» **TEXT FOR ANALYSIS**

Anti-Myanmar hate speech flares in Thailand over spread of COVID
The latest outbreak was first detected at a seafood market near Bangkok, prompting a flare-up in online hate speech.
“Wherever you see Myanmar people, shoot them down,” read one Thai comment on YouTube after a surge of coronavirus cases among workers from Myanmar.
The outbreak, first detected at a seafood market near Bangkok, has prompted a surge in online hate speech as well as questions over Thailand’s treatment of millions of migrant workers.
“Myanmar people are being labelled for transmitting COVID-19, but the virus doesn’t discriminate,” said Sompong Srakaew of the Labour Protection Network, a Thai group helping migrant workers.
Shifting sentiment has had real consequences, he said, with workers from Myanmar, previously known as Burma, being blocked from buses, motorcycle taxis and offices.
One of the many incendiary comments on social media seen by Reuters called for migrant workers diagnosed with the disease to remain untreated as punishment for people that brought them into Thailand.
The rhetoric reflects a global pattern since the start of the pandemic of foreigners being blamed for spreading the virus.
Prime Minister Prayuth Chan-ocha this week said illegal immigration was behind the outbreak in a country that had brought COVID-19 under control, even though Thailand’s virus task force appealed for sympathy for immigrants.
Racist and abusive language
The independent Social Media Monitoring for Peace group told Reuters it found hundreds of comments classified as hate speech on YouTube with others on Facebook and Twitter.

» **PROBLEM SET**
A – Translate this sentence from the article on anti-Myanmar hate speech in Thailand into Spanish: "The rhetoric reflects a global pattern since the start of the pandemic of foreigners being blamed for spreading the virus."
B – According to the article on anti-Myanmar hate speech in Thailand, where was the latest outbreak first detected?
C – Duplicate, word for word, the portion of the article on anti-Myanmar hate speech in Thailand that opens with the words containing "The rhetoric reflects" and closes with "Facebook and Twitter.".

» **RECORDS PROVIDED**
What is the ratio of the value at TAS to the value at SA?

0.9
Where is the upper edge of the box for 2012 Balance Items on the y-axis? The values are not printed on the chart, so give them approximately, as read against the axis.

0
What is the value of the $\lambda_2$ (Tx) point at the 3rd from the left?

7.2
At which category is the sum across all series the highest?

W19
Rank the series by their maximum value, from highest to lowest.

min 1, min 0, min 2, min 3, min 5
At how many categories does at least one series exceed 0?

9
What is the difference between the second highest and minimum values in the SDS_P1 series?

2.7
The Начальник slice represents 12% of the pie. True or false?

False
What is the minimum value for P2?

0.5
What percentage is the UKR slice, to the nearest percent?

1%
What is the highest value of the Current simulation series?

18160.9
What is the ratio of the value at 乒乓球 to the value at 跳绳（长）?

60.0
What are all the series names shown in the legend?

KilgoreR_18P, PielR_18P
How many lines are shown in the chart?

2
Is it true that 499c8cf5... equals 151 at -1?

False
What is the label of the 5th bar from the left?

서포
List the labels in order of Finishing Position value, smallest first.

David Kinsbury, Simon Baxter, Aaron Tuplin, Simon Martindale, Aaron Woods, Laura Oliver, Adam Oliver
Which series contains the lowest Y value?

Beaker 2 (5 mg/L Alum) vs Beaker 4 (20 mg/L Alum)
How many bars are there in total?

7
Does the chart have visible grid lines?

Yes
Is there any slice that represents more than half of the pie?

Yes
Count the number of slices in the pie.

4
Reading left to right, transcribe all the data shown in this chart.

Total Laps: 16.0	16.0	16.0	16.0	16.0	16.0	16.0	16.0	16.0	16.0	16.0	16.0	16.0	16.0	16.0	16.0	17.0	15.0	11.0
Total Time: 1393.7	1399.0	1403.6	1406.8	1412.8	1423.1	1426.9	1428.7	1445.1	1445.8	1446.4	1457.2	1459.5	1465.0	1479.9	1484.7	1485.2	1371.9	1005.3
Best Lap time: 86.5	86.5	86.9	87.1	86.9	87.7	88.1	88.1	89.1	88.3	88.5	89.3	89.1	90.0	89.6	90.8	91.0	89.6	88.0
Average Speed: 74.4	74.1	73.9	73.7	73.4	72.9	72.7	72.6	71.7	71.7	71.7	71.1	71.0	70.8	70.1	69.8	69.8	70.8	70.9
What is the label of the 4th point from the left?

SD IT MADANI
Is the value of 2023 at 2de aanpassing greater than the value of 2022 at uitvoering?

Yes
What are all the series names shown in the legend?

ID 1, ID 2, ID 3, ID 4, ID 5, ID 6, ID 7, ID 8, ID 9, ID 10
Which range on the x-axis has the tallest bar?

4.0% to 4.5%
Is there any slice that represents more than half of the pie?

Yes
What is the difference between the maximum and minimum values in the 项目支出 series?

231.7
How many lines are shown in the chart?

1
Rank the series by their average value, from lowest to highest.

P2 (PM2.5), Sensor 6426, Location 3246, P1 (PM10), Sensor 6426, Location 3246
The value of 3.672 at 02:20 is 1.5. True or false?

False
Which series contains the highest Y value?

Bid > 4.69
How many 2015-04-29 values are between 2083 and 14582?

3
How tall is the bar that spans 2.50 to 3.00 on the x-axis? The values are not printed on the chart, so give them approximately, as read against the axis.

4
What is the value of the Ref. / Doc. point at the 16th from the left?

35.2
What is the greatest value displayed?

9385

» **ANSWER SECTION**
A – La retórica refleja un patrón mundial, desde el inicio de la pandemia, de culpar a los extranjeros de propagar el virus.

B – At a seafood market near Bangkok.

C –
The rhetoric reflects a global pattern since the start of the pandemic of foreigners being blamed for spreading the virus.
Prime Minister Prayuth Chan-ocha this week said illegal immigration was behind the outbreak in a country that had brought COVID-19 under control, even though Thailand’s virus task force appealed for sympathy for immigrants.
Racist and abusive language
The independent Social Media Monitoring for Peace group told Reuters it found hundreds of comments classified as hate speech on YouTube with others on Facebook and Twitter.